Donnerstag, 1. Mai 2008


14 x 1. Mai. Mein Vater machte Frühstück, während im Hintergrund Ton Steine Scherben liefen, von denen wir alle Texte auswendig kannten und mitsangen, laut und schief, aber mit fröhlichem und ausgelassenem Lachen in Gesicht und Herz. Anschließend ging es los zur Demo, wir trafen seine Freunde und Arbeitskollegen und jemand rollte ein Transparent aus. Jedes Jahr erfasste mich wieder dieses Gefühl der Solidarität, dieses mitreißende Demo-Gefühl, das ganz eng mit meinem Vater verbunden war, der mich daran teilhaben ließ. Als ich noch klein war, dürfte ich von den Schultern meines Vaters die Welt betrachten und als ich groß war, küßte er mich mittags zum Abschied und sagte, dass ich bei der anderen Demo auf mich aufpassen soll. "Nicht vermummen, nicht plündern, keine Steine schmeißen". Nein Papa, natürlich nicht. Und bis auf ein einziges Mal habe ich mich auch daran gehalten.

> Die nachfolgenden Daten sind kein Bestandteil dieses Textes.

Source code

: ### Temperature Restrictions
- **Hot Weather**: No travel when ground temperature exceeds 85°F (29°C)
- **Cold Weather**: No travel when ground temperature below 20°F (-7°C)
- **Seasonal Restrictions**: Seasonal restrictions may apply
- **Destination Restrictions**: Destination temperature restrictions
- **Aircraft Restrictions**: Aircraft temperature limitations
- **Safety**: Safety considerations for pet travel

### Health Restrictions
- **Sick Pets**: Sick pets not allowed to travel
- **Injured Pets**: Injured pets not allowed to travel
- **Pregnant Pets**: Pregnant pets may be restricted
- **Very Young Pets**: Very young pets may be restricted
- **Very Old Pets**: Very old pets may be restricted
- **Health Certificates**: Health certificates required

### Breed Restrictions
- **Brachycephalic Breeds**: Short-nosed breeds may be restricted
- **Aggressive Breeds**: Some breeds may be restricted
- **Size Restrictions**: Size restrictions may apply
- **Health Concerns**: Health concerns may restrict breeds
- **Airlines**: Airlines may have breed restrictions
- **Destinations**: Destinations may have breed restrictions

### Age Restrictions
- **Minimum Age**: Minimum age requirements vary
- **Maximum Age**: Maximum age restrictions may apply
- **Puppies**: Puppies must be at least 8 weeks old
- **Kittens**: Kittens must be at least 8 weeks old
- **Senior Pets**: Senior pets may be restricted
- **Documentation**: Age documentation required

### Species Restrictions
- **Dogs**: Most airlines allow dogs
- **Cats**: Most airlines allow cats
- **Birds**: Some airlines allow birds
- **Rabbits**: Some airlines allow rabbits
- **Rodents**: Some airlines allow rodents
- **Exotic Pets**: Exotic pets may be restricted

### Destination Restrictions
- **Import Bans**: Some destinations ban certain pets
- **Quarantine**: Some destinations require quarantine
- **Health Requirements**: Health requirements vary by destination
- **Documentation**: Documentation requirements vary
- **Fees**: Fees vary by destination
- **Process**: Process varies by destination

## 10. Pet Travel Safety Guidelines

Diese Jahre liegen heute verwischt in der Vergangenheit. Nur Eines sticht heraus, ich war 14 Jahre alt, meine Mutter längst ausgezogen. Die andere Frau lag in seinem Bett und kam einfach nicht zum Frühstück in die Küche, obwohl mein Vater sie mehrmals rief und dann nochmal und nochmal zu ihr ging, weil sie doch mitkommen dürfte zu unserem 1. Mai-Ritual. Irgendwann konnten wir nicht länger warten und verabschiedeten uns. Sie sprang wütend aus dem Bett, fing an zu schreien und zu toben und mein Vater schob mich aus der Wohnungstür und die Treppen herunter und war sehr ärgerlich. Auf der Straße hörten wir sie immer noch, nun am Fenster stehend, und ich sah etwas aus der Luft auf uns zukommen, Sekundenbruchteile, und dann dieser ohrenbetäubende Knall, der direkt vor uns zersplitternden Glaskanne. Es war unser letzter gemeinsam verbrachter 1. Mai.

Wir gehen schon seit Jahren nicht mehr zusammen zur Demo. Aber in Gedanken sind wir an diesem Tag wohl immer beim anderen, auch wenn ich heute mit dem Lieblingskollegen und einer anderen Freundin unterwegs sein werde und mein Vater den Tag in Köln bei seiner vielleicht-neuen Freundin verbringt. Ich weiß genau, dass er mich heute Abend anrufen wird um sich zu erkundigen wie mein Tag war, mit Demo und Maifest und dem Kollegen und ich freue mich, dass wenigstens dieses kleine Ritual am Telefon beibehalten wird.